──────── Record excerpts

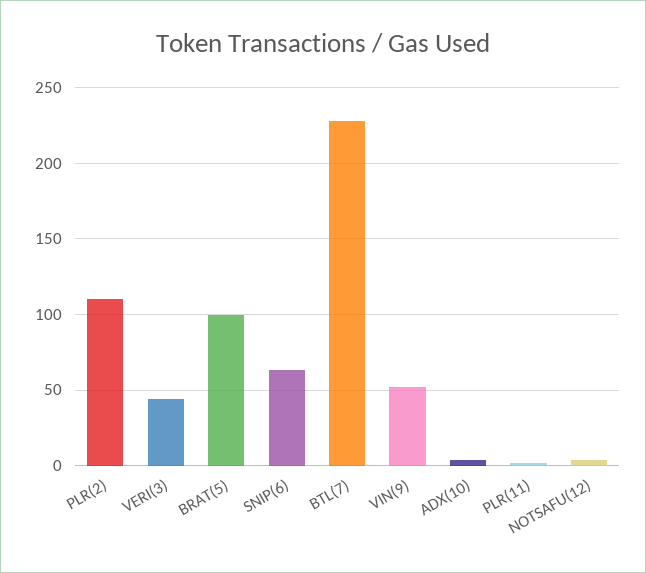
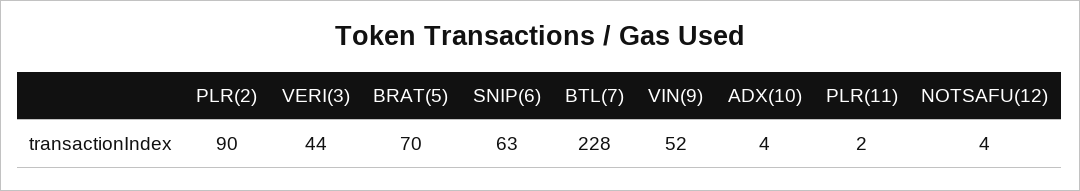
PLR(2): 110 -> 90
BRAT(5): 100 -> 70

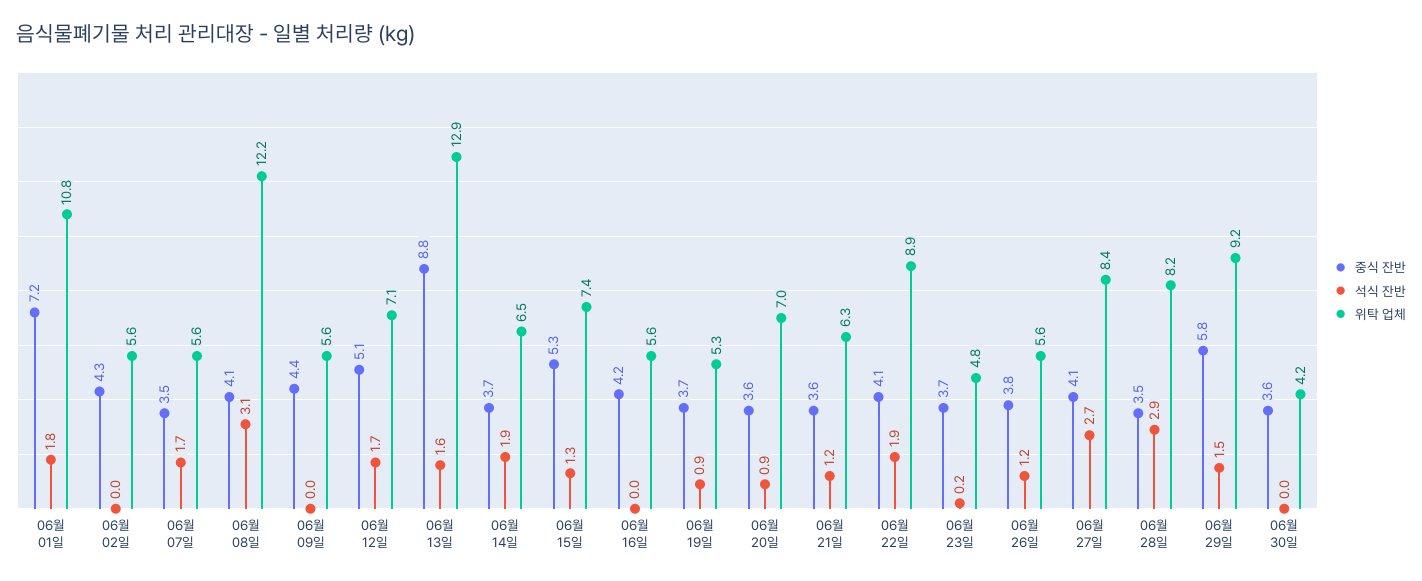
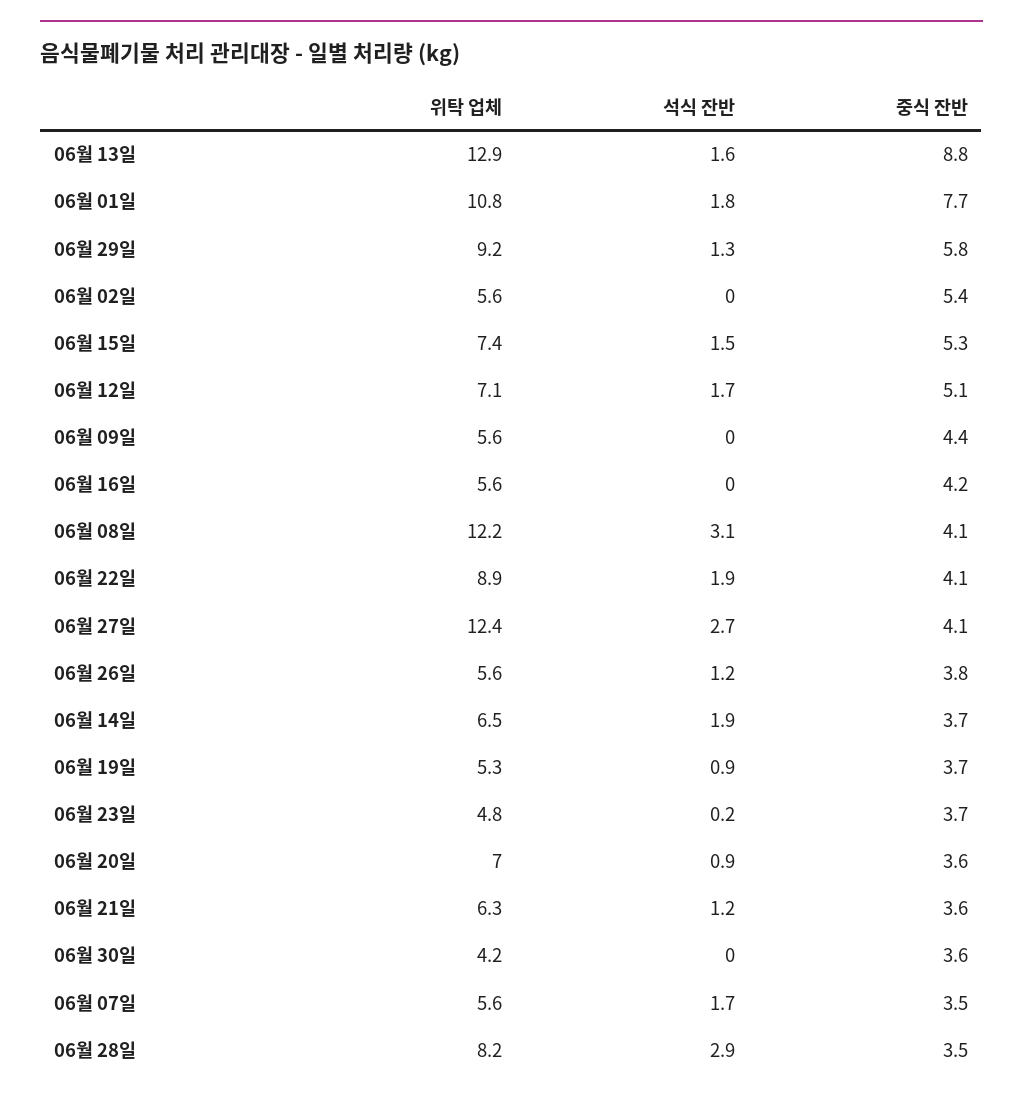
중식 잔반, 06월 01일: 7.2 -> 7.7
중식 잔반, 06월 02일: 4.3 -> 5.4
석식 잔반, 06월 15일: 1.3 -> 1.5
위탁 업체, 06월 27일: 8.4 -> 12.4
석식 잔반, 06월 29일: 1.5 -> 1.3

────────────────
──────── Record excerpts

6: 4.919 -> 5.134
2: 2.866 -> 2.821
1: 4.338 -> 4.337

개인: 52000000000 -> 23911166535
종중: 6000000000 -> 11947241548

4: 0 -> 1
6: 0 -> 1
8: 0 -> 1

────────────────

◆ **The problem**
Reproduce the data above exactly, but only the lines from the one showing "PLR(2): 110 -> 90" through the one showing "석식 잔반, 06월 29일: 1.5 -> 1.3", with both ends kept and the pictures left out.

◆ **Task solution**
PLR(2): 110 -> 90
BRAT(5): 100 -> 70

중식 잔반, 06월 01일: 7.2 -> 7.7
중식 잔반, 06월 02일: 4.3 -> 5.4
석식 잔반, 06월 15일: 1.3 -> 1.5
위탁 업체, 06월 27일: 8.4 -> 12.4
석식 잔반, 06월 29일: 1.5 -> 1.3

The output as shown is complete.